**ACTIVITY**
Find the line with "list [161, 17, 1520, 1125]" in the records below. Copy it and every line after it, up to and including the line with "Rendered at 1755 by 1275 pixels.".

**DATA FOR PROCESSING**

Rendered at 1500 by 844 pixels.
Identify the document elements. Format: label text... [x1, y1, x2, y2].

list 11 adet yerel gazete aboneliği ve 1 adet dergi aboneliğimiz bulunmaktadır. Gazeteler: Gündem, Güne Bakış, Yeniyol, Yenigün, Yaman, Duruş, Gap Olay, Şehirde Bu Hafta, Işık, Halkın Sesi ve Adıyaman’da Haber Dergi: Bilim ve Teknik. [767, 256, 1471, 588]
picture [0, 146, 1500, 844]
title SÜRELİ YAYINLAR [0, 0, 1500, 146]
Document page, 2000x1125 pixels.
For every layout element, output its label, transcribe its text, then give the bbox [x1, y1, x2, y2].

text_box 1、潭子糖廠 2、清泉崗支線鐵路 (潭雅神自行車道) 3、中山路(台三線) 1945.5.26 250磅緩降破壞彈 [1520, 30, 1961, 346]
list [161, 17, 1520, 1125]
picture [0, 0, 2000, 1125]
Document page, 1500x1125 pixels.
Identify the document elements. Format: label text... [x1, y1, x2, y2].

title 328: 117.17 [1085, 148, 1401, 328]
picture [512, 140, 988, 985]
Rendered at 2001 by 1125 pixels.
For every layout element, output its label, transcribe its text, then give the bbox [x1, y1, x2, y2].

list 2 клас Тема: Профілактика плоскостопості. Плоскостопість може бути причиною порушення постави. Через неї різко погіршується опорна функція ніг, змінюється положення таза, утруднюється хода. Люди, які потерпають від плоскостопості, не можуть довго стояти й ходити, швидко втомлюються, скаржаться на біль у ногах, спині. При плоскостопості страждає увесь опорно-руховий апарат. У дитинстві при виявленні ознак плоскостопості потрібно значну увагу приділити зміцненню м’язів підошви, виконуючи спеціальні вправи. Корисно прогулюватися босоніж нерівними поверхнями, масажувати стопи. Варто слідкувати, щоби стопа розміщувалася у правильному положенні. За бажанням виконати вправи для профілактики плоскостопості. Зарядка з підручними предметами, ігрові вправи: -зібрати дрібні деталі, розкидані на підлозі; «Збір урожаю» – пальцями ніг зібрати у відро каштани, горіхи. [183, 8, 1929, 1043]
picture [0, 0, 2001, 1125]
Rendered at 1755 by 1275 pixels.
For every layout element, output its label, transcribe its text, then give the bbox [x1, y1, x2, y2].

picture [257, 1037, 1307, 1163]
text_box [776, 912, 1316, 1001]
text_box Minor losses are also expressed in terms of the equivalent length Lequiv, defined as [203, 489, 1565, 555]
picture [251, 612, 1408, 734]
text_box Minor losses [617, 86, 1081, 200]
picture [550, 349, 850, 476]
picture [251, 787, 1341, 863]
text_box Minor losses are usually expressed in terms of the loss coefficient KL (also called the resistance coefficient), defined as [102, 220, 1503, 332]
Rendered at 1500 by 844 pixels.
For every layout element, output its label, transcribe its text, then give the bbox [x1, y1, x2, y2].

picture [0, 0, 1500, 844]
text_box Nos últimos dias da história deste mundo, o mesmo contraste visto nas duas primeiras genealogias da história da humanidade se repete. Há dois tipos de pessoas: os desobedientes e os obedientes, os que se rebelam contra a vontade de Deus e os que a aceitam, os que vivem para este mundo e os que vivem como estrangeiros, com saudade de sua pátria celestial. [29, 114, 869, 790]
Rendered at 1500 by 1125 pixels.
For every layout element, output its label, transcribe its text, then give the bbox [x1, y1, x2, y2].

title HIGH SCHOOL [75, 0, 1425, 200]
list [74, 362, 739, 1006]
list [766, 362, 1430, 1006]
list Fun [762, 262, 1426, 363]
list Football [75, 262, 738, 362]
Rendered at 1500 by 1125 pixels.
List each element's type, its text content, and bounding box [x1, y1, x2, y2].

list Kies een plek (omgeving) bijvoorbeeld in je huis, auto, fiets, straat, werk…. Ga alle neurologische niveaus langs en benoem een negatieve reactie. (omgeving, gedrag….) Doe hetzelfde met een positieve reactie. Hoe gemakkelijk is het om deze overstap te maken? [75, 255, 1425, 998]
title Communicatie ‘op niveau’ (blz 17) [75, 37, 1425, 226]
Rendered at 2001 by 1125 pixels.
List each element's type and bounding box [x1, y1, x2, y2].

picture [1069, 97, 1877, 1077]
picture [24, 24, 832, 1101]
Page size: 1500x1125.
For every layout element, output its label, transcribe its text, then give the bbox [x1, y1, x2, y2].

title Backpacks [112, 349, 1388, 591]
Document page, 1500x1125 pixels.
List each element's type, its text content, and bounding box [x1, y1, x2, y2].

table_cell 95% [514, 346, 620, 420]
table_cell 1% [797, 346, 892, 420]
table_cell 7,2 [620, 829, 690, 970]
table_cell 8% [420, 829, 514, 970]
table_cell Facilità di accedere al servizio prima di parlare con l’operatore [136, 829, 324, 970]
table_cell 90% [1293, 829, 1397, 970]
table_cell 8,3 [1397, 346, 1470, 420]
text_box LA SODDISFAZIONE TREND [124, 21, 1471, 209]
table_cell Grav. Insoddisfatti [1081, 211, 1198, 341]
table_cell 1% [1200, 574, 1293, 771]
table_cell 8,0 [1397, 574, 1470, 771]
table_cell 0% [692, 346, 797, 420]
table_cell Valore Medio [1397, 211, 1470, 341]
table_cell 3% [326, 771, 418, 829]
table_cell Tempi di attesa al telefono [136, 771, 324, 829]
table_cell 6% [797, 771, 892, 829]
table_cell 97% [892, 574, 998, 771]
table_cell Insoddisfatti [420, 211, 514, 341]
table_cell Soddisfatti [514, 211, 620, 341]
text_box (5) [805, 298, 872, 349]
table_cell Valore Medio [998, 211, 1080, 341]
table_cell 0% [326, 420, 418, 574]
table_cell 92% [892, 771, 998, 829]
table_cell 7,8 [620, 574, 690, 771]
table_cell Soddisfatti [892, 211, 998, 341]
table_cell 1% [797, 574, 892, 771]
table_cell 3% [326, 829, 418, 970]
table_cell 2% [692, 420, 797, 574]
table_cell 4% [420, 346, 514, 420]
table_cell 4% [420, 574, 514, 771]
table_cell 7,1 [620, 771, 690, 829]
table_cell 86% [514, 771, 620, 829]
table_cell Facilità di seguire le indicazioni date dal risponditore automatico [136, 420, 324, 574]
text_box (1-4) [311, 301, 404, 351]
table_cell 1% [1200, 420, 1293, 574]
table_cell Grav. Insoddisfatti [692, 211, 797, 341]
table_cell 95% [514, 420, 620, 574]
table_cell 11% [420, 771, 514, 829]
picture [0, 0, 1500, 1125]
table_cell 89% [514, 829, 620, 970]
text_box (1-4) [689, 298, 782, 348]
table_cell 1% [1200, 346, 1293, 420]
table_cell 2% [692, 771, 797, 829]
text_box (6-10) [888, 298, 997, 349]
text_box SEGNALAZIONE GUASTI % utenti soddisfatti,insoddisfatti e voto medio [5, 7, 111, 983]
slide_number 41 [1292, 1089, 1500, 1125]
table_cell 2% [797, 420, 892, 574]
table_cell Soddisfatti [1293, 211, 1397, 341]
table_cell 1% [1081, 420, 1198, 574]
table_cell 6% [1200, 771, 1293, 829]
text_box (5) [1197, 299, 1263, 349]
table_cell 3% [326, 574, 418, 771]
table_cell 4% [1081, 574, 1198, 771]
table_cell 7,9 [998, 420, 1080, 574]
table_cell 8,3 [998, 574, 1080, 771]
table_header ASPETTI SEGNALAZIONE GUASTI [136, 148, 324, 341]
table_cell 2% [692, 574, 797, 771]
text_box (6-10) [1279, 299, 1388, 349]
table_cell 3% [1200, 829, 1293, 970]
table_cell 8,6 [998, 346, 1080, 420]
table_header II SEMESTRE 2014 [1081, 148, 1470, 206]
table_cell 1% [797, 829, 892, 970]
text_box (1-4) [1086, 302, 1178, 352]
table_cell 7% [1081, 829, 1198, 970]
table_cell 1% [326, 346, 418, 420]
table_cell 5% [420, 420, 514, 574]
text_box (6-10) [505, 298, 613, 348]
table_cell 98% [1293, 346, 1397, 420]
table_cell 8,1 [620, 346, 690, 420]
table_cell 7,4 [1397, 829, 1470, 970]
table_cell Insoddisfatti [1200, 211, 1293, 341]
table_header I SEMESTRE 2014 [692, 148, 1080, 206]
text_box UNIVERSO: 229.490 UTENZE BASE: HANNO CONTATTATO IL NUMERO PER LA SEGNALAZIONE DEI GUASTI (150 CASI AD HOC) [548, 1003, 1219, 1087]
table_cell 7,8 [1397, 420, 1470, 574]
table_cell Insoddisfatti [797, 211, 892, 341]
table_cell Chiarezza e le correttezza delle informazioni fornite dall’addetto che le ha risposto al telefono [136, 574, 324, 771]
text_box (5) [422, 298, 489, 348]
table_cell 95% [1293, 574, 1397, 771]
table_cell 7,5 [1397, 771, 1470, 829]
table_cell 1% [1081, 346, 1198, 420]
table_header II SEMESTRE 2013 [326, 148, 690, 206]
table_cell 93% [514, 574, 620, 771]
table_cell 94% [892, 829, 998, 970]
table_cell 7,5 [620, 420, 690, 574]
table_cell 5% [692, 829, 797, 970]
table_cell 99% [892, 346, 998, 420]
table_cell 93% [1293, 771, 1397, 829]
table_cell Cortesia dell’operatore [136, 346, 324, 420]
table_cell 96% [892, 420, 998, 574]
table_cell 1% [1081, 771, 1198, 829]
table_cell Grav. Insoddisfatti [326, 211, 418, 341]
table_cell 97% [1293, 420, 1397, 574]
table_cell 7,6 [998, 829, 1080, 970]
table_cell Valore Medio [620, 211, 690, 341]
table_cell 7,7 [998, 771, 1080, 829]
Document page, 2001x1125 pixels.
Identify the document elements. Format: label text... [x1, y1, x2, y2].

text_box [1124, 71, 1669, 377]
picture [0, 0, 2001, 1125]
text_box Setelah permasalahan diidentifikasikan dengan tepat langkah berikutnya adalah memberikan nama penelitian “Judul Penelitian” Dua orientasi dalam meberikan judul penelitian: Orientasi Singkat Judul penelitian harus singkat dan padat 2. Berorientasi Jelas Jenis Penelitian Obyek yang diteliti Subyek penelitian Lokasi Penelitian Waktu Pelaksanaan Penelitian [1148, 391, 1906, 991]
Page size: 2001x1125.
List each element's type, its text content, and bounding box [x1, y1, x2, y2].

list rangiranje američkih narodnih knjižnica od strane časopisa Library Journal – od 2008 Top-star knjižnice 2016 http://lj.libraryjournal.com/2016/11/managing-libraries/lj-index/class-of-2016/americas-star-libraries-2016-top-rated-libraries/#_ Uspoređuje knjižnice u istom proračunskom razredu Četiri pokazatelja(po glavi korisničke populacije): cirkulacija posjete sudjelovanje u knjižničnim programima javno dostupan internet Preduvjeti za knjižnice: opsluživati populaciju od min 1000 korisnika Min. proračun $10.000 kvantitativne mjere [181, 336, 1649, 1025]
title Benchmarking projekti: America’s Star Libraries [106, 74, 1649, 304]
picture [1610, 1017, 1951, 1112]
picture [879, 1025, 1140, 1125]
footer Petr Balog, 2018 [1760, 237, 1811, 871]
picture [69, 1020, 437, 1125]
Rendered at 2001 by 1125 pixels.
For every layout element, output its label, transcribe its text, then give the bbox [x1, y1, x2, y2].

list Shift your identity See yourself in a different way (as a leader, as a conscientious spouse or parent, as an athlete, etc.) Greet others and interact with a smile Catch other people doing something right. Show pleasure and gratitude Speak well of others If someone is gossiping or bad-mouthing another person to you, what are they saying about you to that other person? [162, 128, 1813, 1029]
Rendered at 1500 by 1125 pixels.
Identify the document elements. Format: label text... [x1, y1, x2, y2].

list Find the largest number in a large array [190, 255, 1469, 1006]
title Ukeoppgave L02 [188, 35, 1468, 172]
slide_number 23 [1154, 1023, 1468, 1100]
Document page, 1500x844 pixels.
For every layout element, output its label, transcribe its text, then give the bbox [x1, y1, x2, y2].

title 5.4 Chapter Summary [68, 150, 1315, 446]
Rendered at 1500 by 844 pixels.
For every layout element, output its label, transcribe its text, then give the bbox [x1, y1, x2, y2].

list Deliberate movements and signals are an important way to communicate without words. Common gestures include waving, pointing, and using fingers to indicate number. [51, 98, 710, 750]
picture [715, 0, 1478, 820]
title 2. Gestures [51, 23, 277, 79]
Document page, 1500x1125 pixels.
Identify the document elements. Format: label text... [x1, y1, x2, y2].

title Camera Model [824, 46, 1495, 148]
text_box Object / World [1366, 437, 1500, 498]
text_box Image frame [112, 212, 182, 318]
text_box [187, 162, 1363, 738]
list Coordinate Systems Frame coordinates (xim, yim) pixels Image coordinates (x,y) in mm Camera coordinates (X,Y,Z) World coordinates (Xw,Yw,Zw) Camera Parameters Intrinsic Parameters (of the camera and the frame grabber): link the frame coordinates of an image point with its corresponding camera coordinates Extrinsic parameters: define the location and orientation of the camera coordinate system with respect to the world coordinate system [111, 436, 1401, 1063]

**YOUR SOLUTION**
list [161, 17, 1520, 1125]
picture [0, 0, 2000, 1125]
Document page, 1500x1125 pixels.
Identify the document elements. Format: label text... [x1, y1, x2, y2].

title 328: 117.17 [1085, 148, 1401, 328]
picture [512, 140, 988, 985]
Rendered at 2001 by 1125 pixels.
For every layout element, output its label, transcribe its text, then give the bbox [x1, y1, x2, y2].

list 2 клас Тема: Профілактика плоскостопості. Плоскостопість може бути причиною порушення постави. Через неї різко погіршується опорна функція ніг, змінюється положення таза, утруднюється хода. Люди, які потерпають від плоскостопості, не можуть довго стояти й ходити, швидко втомлюються, скаржаться на біль у ногах, спині. При плоскостопості страждає увесь опорно-руховий апарат. У дитинстві при виявленні ознак плоскостопості потрібно значну увагу приділити зміцненню м’язів підошви, виконуючи спеціальні вправи. Корисно прогулюватися босоніж нерівними поверхнями, масажувати стопи. Варто слідкувати, щоби стопа розміщувалася у правильному положенні. За бажанням виконати вправи для профілактики плоскостопості. Зарядка з підручними предметами, ігрові вправи: -зібрати дрібні деталі, розкидані на підлозі; «Збір урожаю» – пальцями ніг зібрати у відро каштани, горіхи. [183, 8, 1929, 1043]
picture [0, 0, 2001, 1125]
Rendered at 1755 by 1275 pixels.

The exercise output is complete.